## Stored records:
-*-*-
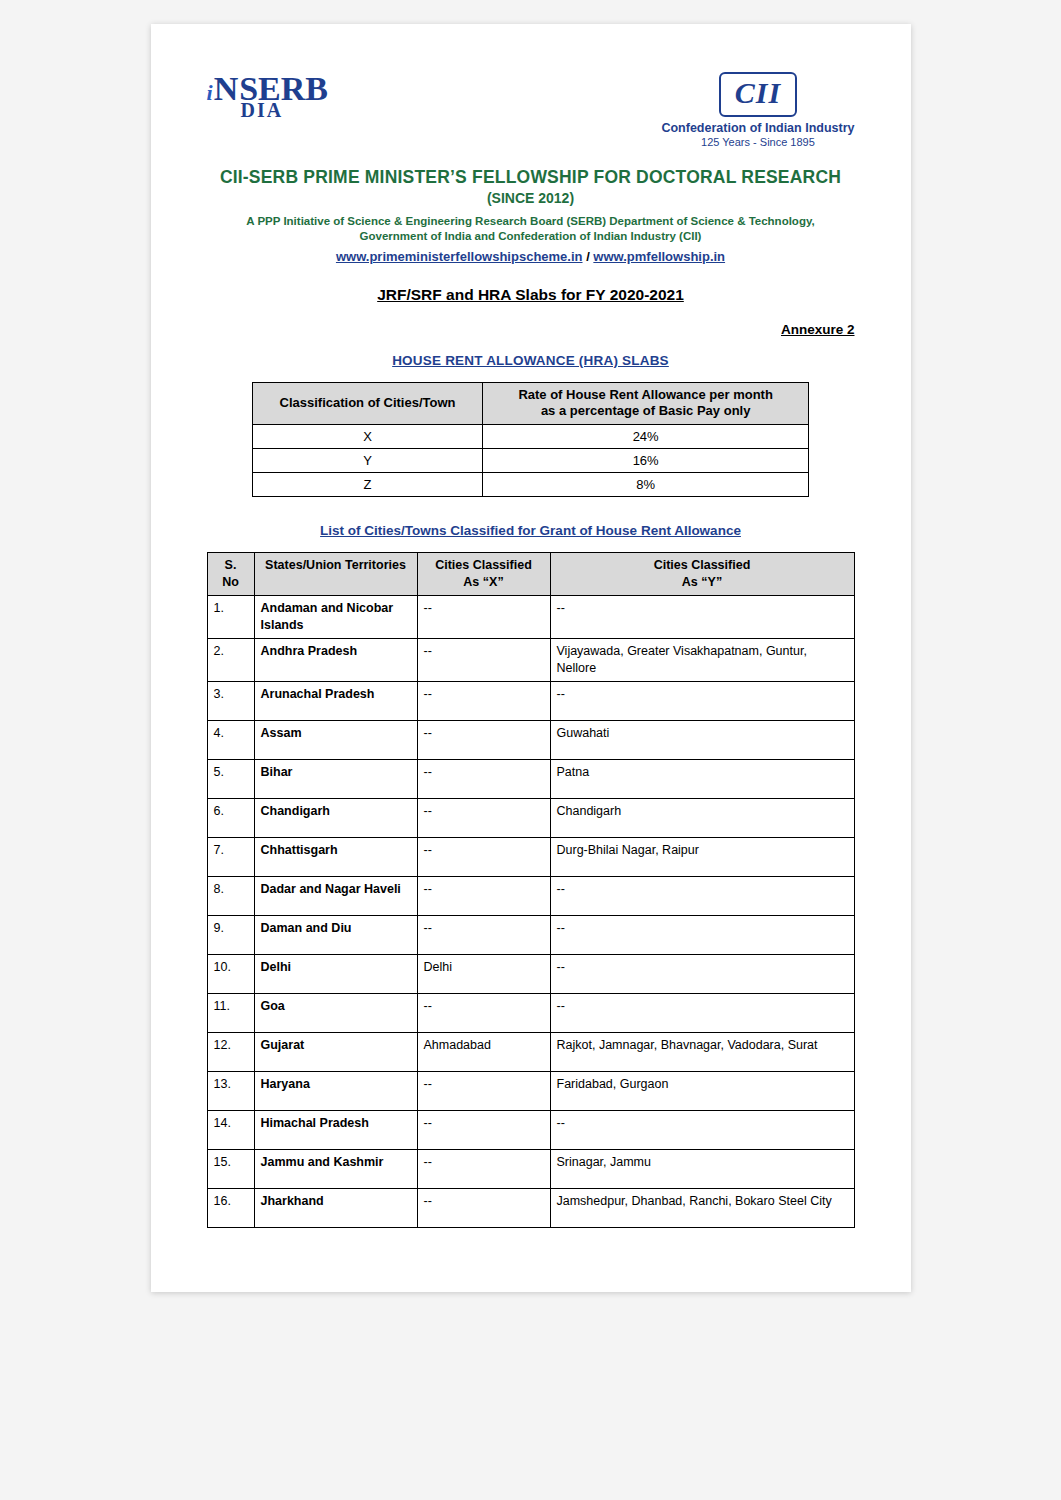i NSERB
DIA
CII
Confederation of Indian Industry
125 Years - Since 1895
CII-SERB PRIME MINISTER’S FELLOWSHIP FOR DOCTORAL RESEARCH
(SINCE 2012)
A PPP Initiative of Science & Engineering Research Board (SERB) Department of Science & Technology,
Government of India and Confederation of Indian Industry (CII)
www.primeministerfellowshipscheme.in / www.pmfellowship.in
JRF/SRF and HRA Slabs for FY 2020-2021
Annexure 2
HOUSE RENT ALLOWANCE (HRA) SLABS
| Classification of Cities/Town | Rate of House Rent Allowance per month as a percentage of Basic Pay only |
| --- | --- |
| X | 24% |
| Y | 16% |
| Z | 8% |
List of Cities/Towns Classified for Grant of House Rent Allowance
| S. No | States/Union Territories | Cities Classified As “X” | Cities Classified As “Y” |
| --- | --- | --- | --- |
| 1. | Andaman and Nicobar Islands | -- | -- |
| 2. | Andhra Pradesh | -- | Vijayawada, Greater Visakhapatnam, Guntur, Nellore |
| 3. | Arunachal Pradesh | -- | -- |
| 4. | Assam | -- | Guwahati |
| 5. | Bihar | -- | Patna |
| 6. | Chandigarh | -- | Chandigarh |
| 7. | Chhattisgarh | -- | Durg-Bhilai Nagar, Raipur |
| 8. | Dadar and Nagar Haveli | -- | -- |
| 9. | Daman and Diu | -- | -- |
| 10. | Delhi | Delhi | -- |
| 11. | Goa | -- | -- |
| 12. | Gujarat | Ahmadabad | Rajkot, Jamnagar, Bhavnagar, Vadodara, Surat |
| 13. | Haryana | -- | Faridabad, Gurgaon |
| 14. | Himachal Pradesh | -- | -- |
| 15. | Jammu and Kashmir | -- | Srinagar, Jammu |
| 16. | Jharkhand | -- | Jamshedpur, Dhanbad, Ranchi, Bokaro Steel City |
-*-*-
## Problem description:
Give back the line containing "Haveli | -- | -- |" and all the lines after it through the end of the records, unchanged.

## Written solution:
| 8. | Dadar and Nagar Haveli | -- | -- |
| 9. | Daman and Diu | -- | -- |
| 10. | Delhi | Delhi | -- |
| 11. | Goa | -- | -- |
| 12. | Gujarat | Ahmadabad | Rajkot, Jamnagar, Bhavnagar, Vadodara, Surat |
| 13. | Haryana | -- | Faridabad, Gurgaon |
| 14. | Himachal Pradesh | -- | -- |
| 15. | Jammu and Kashmir | -- | Srinagar, Jammu |
| 16. | Jharkhand | -- | Jamshedpur, Dhanbad, Ranchi, Bokaro Steel City |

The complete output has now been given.